Write out the part of the interview below between "As far as poetry" and "response in me.", inclusive, keeping every word and punctuation mark unchanged.

==== Selected excerpt

I no longer write poetry which, to me, demonstrates its need at that time in my life which is no longer a need. My main channel now is art and photography.
Which artists/poets do you find inspirational?
Of course there are many artists and poets who have suffered depression in their lives or major adversity like Van Gogh, Munch and Frida Kahlo. For colour alone Matisse is my favourite and in 2009 I was in the tiny chapel at Vence he designed the interior of. The vibrant colours of blue and yellow streaming through the stained glass windows onto the marble altar suddenly had me in floods of tears but of joy not anguish as I was unable in the depths of depression to feel colour or have any emotional response to what i take pleasure in normally.
As far as poetry goes I love the work of Robert Frost.What he writes speaks to me. As far as contemporary poets go, Kenneth Steven’s work evokes a visceral response in me.
You identify depression as being connected to identity loss – can you explain? Do you see this book as part of regaining that identity?
Many of my poems are related to this theme. “Labelled Lost and Found” being one of them. As much as a loss of identity in more focused terms it is related to a loss of soul for me.
I have emerged with far greater self awareness than ever before.
I now know who I am and what I am here to do.
For all my adult life I had suppressed my truth, my authenticity to “get the proper job” and to please others all at the expense of my soul’s truth. The art was an aside, an evening class here and there, a hobby, no more. I was bored, empty, hugely unfulfilled. Life was an existence.
Recovery for me has been a search, a seeking out of truths, a going deeper to explore, a PHD in self-awareness. A clarity is there which was a haze before.
My Book “The Journey Home” is an affirmation of my artistic identity. It is my unique signature on the world’s surface.
At the back of your book you thank the professionals who helped you recover – what did you find the most helpful?
The therapeutic relationship has been of huge significance to me wherein an approach is taken which is totally driven by the belief that recovery is possible.

========
==== Records shown

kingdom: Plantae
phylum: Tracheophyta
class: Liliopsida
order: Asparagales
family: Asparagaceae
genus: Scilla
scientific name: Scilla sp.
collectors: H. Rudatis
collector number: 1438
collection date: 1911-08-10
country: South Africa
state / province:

========

- **Solution to this exercise**:
As far as poetry goes I love the work of Robert Frost.What he writes speaks to me. As far as contemporary poets go, Kenneth Steven’s work evokes a visceral response in me.